[Collected data entries]

· · · · · · ·

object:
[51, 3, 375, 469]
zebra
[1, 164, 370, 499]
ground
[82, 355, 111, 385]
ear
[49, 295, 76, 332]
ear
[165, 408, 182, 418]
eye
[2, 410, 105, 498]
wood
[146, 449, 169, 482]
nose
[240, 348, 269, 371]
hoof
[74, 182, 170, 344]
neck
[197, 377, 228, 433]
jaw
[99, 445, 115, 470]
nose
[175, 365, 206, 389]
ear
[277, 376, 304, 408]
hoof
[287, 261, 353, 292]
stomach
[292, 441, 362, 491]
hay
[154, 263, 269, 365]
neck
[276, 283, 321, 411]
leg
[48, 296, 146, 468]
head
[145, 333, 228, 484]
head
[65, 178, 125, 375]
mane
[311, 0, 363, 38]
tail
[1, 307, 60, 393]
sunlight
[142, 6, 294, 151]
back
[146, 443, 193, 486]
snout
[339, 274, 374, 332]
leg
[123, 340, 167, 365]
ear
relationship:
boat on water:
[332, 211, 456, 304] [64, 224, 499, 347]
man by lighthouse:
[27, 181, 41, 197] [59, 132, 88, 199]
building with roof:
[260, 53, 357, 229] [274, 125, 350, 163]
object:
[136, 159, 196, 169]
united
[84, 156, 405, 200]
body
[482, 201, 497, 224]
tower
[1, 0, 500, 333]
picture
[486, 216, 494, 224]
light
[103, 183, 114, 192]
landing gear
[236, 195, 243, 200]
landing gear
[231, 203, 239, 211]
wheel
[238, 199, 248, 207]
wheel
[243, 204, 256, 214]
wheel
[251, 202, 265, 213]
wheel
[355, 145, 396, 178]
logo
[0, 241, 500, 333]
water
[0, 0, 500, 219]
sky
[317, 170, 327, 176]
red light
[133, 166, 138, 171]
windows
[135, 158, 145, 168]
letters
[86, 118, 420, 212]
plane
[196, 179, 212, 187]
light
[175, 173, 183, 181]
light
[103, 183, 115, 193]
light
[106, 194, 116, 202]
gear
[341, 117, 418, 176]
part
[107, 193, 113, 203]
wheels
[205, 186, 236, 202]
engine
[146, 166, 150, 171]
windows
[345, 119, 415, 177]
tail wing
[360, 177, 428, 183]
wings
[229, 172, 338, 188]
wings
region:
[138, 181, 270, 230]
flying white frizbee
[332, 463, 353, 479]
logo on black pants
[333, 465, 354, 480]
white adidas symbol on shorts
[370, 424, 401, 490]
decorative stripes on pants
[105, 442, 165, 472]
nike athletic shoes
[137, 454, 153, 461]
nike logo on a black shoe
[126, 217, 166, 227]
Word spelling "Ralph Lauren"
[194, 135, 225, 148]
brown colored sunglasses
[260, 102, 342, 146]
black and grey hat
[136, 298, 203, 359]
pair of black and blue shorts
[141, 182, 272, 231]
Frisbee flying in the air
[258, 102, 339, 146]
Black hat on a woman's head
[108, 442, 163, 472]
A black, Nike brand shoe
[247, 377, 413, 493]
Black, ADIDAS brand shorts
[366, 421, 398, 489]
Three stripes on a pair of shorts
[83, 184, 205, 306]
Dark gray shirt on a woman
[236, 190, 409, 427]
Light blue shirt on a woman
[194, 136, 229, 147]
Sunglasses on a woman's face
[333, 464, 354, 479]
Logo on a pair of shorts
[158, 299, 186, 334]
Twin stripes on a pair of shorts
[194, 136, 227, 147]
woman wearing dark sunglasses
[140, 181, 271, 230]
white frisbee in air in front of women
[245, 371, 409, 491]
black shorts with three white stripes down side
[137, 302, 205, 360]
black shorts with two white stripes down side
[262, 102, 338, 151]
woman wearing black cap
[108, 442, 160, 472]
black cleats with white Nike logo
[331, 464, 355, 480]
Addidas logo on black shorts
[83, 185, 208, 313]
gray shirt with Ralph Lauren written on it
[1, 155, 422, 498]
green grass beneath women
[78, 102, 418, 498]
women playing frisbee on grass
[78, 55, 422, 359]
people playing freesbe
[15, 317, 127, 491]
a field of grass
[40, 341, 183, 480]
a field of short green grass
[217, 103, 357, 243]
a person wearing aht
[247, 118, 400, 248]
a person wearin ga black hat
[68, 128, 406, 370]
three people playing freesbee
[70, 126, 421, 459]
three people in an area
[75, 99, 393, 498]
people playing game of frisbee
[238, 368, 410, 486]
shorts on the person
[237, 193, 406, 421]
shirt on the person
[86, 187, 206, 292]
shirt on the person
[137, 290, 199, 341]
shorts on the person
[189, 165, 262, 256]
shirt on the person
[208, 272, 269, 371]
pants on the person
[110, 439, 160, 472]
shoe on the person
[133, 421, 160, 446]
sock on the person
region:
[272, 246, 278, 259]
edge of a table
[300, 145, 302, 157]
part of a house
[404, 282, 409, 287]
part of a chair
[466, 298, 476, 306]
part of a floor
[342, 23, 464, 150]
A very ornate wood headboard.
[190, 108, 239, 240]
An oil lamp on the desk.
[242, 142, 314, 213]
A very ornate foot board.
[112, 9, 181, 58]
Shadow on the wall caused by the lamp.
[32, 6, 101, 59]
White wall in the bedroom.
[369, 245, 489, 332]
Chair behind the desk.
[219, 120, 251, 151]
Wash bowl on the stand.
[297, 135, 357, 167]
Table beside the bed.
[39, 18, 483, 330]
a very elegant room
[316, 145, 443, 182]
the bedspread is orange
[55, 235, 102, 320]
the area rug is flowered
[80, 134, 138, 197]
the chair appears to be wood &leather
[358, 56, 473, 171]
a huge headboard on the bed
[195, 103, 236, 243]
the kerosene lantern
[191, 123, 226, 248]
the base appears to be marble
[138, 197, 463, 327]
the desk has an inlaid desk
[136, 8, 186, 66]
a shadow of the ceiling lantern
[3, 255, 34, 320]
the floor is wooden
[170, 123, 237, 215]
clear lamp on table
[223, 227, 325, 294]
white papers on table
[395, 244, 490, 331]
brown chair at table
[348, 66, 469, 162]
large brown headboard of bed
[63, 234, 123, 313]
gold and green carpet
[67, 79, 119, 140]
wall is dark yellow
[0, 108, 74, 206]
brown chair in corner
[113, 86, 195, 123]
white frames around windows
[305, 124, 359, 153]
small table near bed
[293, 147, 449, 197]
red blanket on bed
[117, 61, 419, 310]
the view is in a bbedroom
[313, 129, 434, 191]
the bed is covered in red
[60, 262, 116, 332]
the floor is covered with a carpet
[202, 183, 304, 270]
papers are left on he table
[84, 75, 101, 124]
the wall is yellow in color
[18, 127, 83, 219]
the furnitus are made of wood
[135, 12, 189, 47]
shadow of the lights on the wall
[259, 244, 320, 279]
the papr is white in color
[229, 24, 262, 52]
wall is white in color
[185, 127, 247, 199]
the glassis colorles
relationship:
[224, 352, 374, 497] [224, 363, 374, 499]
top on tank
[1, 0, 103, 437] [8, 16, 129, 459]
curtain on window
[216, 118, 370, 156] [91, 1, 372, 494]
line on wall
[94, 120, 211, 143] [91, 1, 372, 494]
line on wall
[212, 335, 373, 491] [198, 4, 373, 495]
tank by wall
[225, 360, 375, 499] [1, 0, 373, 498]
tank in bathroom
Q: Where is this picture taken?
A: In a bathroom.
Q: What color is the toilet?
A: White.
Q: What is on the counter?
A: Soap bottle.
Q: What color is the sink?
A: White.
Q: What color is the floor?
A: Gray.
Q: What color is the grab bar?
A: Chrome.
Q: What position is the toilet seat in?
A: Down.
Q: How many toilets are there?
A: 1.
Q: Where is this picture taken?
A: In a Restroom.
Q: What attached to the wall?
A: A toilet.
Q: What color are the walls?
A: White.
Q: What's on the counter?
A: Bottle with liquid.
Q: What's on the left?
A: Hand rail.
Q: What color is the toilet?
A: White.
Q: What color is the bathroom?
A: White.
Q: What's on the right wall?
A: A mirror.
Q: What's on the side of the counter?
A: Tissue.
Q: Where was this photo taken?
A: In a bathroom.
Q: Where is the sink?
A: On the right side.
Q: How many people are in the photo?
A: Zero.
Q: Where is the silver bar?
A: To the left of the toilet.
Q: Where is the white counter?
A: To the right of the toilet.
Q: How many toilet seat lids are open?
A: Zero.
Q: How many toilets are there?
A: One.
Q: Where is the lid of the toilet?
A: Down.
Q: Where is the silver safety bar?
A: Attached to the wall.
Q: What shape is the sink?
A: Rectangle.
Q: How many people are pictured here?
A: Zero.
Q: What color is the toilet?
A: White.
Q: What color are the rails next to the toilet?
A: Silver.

· · · · · · ·

### What you have to do
Reproduce the lines between the one holding "[86, 187, 206, 292]" and the one holding "the furnitus are made of wood", inclusive, with no changes.

### The completed task
[86, 187, 206, 292]
shirt on the person
[137, 290, 199, 341]
shorts on the person
[189, 165, 262, 256]
shirt on the person
[208, 272, 269, 371]
pants on the person
[110, 439, 160, 472]
shoe on the person
[133, 421, 160, 446]
sock on the person
region:
[272, 246, 278, 259]
edge of a table
[300, 145, 302, 157]
part of a house
[404, 282, 409, 287]
part of a chair
[466, 298, 476, 306]
part of a floor
[342, 23, 464, 150]
A very ornate wood headboard.
[190, 108, 239, 240]
An oil lamp on the desk.
[242, 142, 314, 213]
A very ornate foot board.
[112, 9, 181, 58]
Shadow on the wall caused by the lamp.
[32, 6, 101, 59]
White wall in the bedroom.
[369, 245, 489, 332]
Chair behind the desk.
[219, 120, 251, 151]
Wash bowl on the stand.
[297, 135, 357, 167]
Table beside the bed.
[39, 18, 483, 330]
a very elegant room
[316, 145, 443, 182]
the bedspread is orange
[55, 235, 102, 320]
the area rug is flowered
[80, 134, 138, 197]
the chair appears to be wood &leather
[358, 56, 473, 171]
a huge headboard on the bed
[195, 103, 236, 243]
the kerosene lantern
[191, 123, 226, 248]
the base appears to be marble
[138, 197, 463, 327]
the desk has an inlaid desk
[136, 8, 186, 66]
a shadow of the ceiling lantern
[3, 255, 34, 320]
the floor is wooden
[170, 123, 237, 215]
clear lamp on table
[223, 227, 325, 294]
white papers on table
[395, 244, 490, 331]
brown chair at table
[348, 66, 469, 162]
large brown headboard of bed
[63, 234, 123, 313]
gold and green carpet
[67, 79, 119, 140]
wall is dark yellow
[0, 108, 74, 206]
brown chair in corner
[113, 86, 195, 123]
white frames around windows
[305, 124, 359, 153]
small table near bed
[293, 147, 449, 197]
red blanket on bed
[117, 61, 419, 310]
the view is in a bbedroom
[313, 129, 434, 191]
the bed is covered in red
[60, 262, 116, 332]
the floor is covered with a carpet
[202, 183, 304, 270]
papers are left on he table
[84, 75, 101, 124]
the wall is yellow in color
[18, 127, 83, 219]
the furnitus are made of wood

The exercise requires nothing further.